(I have little knowledge about batch spark, but none on spark streaming)
Problem
I have a kafka topics Kafka[(A,B)->X] where (A,B) is the key (A and B are simple numeric types) and X is the message type, relatively big (couple of Mb). Putting aside the problem of failure in input, the data is a grid: for each a in A, there will be messages (a,b) for all b in B. Moreover, the b's are ordered and I think that we can assume that all messages for one a will arrive following the b's order (what I know is that the topic is filled in this order).
Then I need to process the messages as follow:
- a (couple of) function is applied on each message
(a,b)->x, outputting(a,b)->y - a function should be applied on the messages
aB->Seq[y]whereaB = {(a,b) for all b in B}
(and later there is a pass where messages need to be "transposed" to be processed across all a's, but that's not the question here)
Question
How can I achieved such a merge of messages, from step 1 to step 2?

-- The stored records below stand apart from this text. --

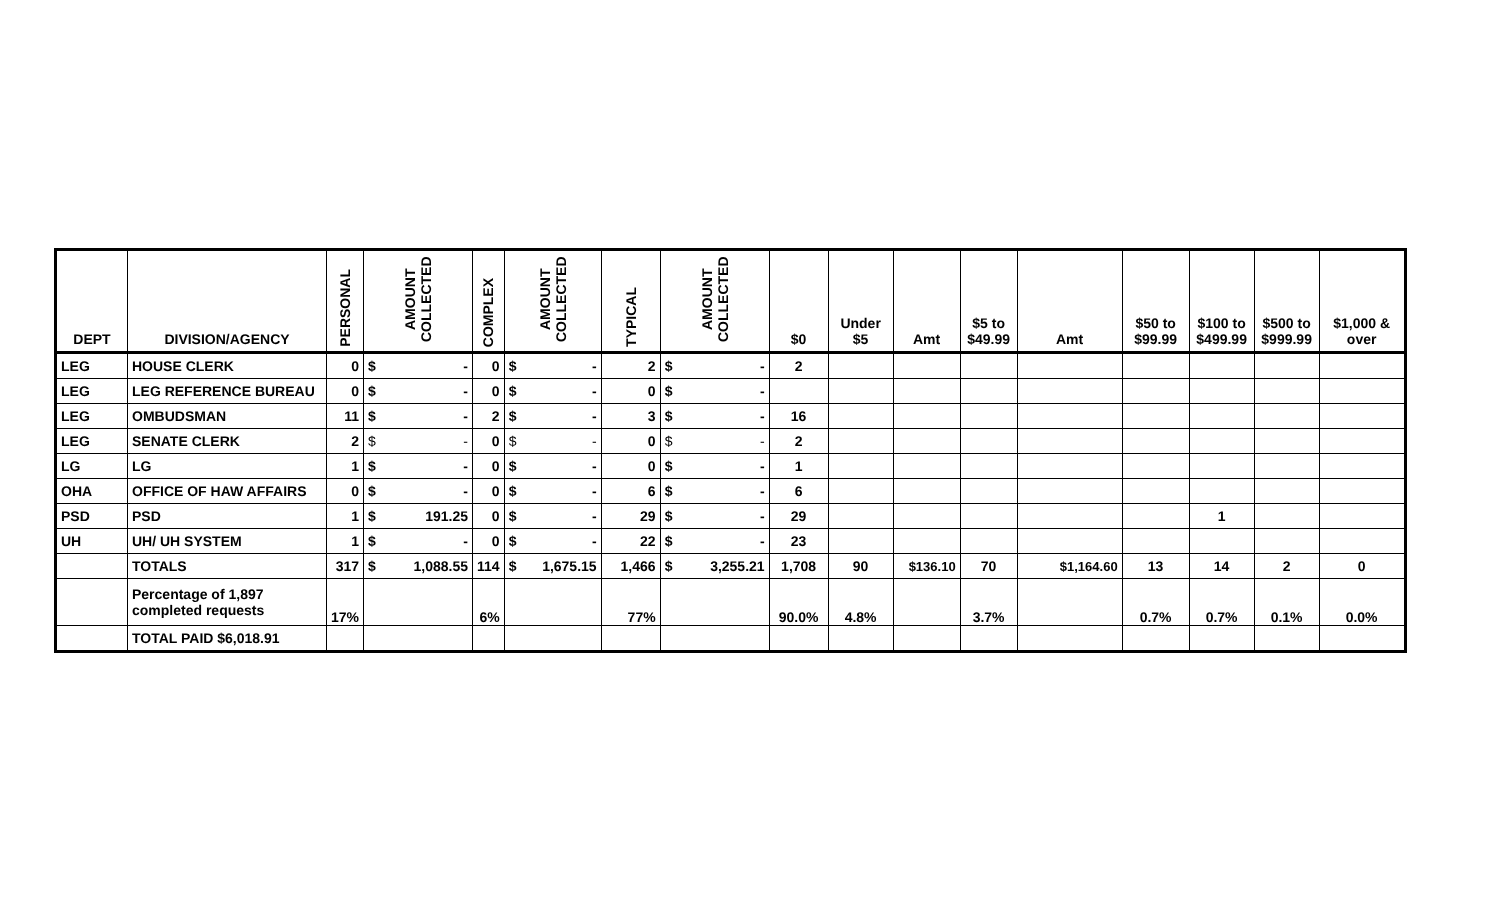| DEPT | DIVISION/AGENCY | PERSONAL | AMOUNT COLLECTED | COMPLEX | AMOUNT COLLECTED | TYPICAL | AMOUNT COLLECTED | $0 | Under $5 | Amt | $5 to $49.99 | Amt | $50 to $99.99 | $100 to $499.99 | $500 to $999.99 | $1,000 & over |
| --- | --- | --- | --- | --- | --- | --- | --- | --- | --- | --- | --- | --- | --- | --- | --- | --- |
| LEG | HOUSE CLERK | 0 | $ - | 0 | $ - | 2 | $ - | 2 | | | | | | | | |
| LEG | LEG REFERENCE BUREAU | 0 | $ - | 0 | $ - | 0 | $ - | | | | | | | | | |
| LEG | OMBUDSMAN | 11 | $ - | 2 | $ - | 3 | $ - | 16 | | | | | | | | |
| LEG | SENATE CLERK | 2 | $ - | 0 | $ - | 0 | $ - | 2 | | | | | | | | |
| LG | LG | 1 | $ - | 0 | $ - | 0 | $ - | 1 | | | | | | | | |
| OHA | OFFICE OF HAW AFFAIRS | 0 | $ - | 0 | $ - | 6 | $ - | 6 | | | | | | | | |
| PSD | PSD | 1 | $ 191.25 | 0 | $ - | 29 | $ - | 29 | | | | | | 1 | | |
| UH | UH/ UH SYSTEM | 1 | $ - | 0 | $ - | 22 | $ - | 23 | | | | | | | | |
| | TOTALS | 317 | $ 1,088.55 | 114 | $ 1,675.15 | 1,466 | $ 3,255.21 | 1,708 | 90 | $136.10 | 70 | $1,164.60 | 13 | 14 | 2 | 0 |
| | Percentage of 1,897 completed requests | 17% | | 6% | | 77% | | 90.0% | 4.8% | | 3.7% | | 0.7% | 0.7% | 0.1% | 0.0% |
| | TOTAL PAID $6,018.91 | | | | | | | | | | | | | | | |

It looks like a groupby over the sub-key a, but to my understanding the method groupby would be applied per micro-batch. What I need is, for each a, to wait that all b's are received (assume a simple counting system would work). Once again putting aside missing b and error in input data.
Some idea
Without knowledge, I would try to see if such merging could be achieved by appending to a hdfs file, one for each a. And try to trigger a second stream process on those files once full. I.e. when it contains all b, move the file to an input directory for step 2. But:
- I don't know if such appending can be implemented on hdfs
- Two sparkStreamingContext would need to run in parallel, one for each step. And that looks to be a problem (?).
- I understood that passing by hdfs would break the "exactly once" property of spark (streaming)